■ INSTRUCTIONS
• a. Retype the section of the Amazon Kinesis blog post below that begins with "Introduction" and continues through "to new information.".
• b. In the introduction of the Amazon Kinesis blog post below, identify every action the suite of services is said to make easy to perform on real-time streaming data.

■ DOCUMENT SEGMENT

Search This Blog

Tuesday, 27 May 2025

Processing Real-Time Streams with Amazon Kinesis

 

Processing Real-Time Streams with Amazon Kinesis

Introduction

In today's data-driven world, the ability to process and analyze data in real time is crucial for businesses to make timely decisions and gain competitive advantages. Amazon Kinesis is a suite of services offered by Amazon Web Services (AWS) that makes it easy to collect, process, and analyze real-time streaming data so you can get timely insights and react quickly to new information.

What is Amazon Kinesis?

Amazon Kinesis is a scalable, fully managed service for real-time data streaming and analytics. It allows you to ingest massive volumes of data from hundreds of thousands of sources, process it in real time, and deliver it to various destinations for further analysis and storage.

Key Components

  • Kinesis Data Streams: Lets you create your own applications to handle data that’s coming in continuously (like a live stream). Imagine you have a website and you want to track every click in real-time. Kinesis Data Streams can collect all those click events so your application can process and analyze them as they happen.

■ MATERIAL PROVIDED
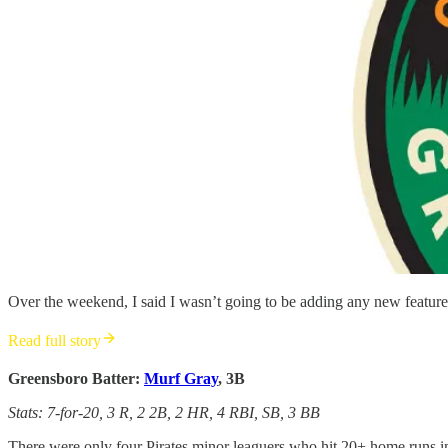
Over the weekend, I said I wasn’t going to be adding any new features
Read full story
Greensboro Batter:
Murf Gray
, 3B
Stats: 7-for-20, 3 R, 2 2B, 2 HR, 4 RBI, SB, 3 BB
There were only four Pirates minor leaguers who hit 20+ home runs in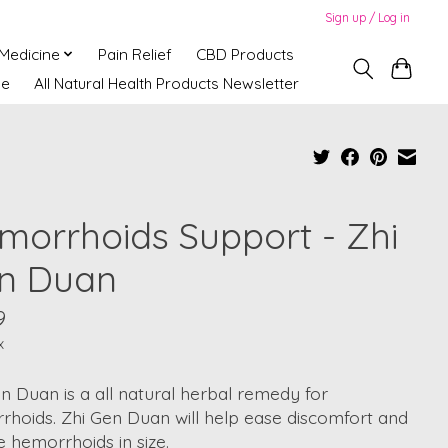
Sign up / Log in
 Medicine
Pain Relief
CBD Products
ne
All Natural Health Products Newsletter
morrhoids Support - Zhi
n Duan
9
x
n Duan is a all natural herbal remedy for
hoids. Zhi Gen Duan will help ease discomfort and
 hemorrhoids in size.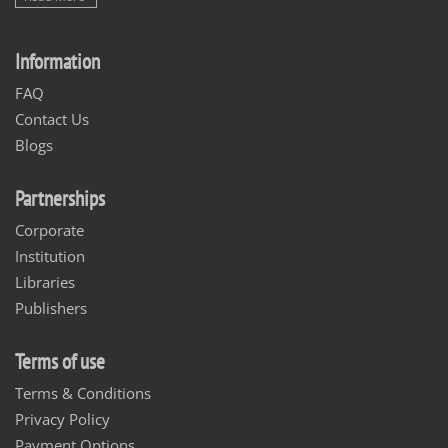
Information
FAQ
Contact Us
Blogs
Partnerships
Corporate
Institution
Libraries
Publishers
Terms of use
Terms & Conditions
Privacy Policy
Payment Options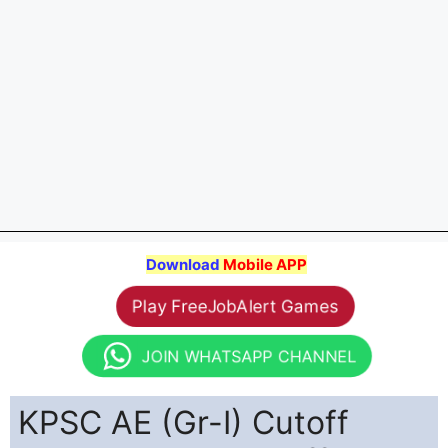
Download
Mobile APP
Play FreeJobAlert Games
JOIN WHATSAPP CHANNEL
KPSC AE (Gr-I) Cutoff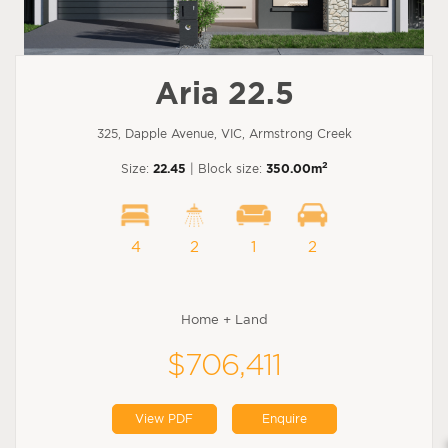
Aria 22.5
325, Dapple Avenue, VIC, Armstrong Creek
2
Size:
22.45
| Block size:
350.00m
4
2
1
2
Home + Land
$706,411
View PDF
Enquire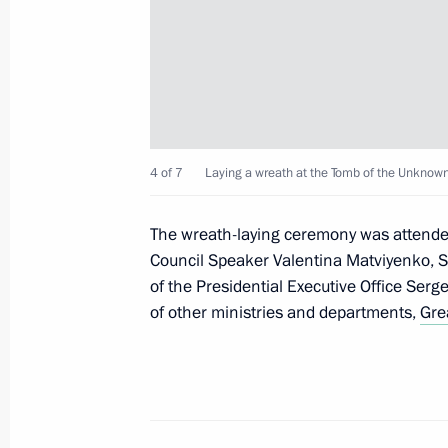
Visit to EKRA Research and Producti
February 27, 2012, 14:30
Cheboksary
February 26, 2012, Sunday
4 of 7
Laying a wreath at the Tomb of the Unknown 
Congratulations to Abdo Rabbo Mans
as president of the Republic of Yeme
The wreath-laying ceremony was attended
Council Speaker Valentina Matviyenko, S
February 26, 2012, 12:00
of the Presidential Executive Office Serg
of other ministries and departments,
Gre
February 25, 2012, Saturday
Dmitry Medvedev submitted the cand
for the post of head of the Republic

■ SOLVED TASKS
• a.
Introduction

In today's data-driven world, the ability to process and analyze data in real time is crucial for businesses to make timely decisions and gain competitive advantages. Amazon Kinesis is a suite of services offered by Amazon Web Services (AWS) that makes it easy to collect, process, and analyze real-time streaming data so you can get timely insights and react quickly to new information.

• b.
- Collect
- Process
- Analyze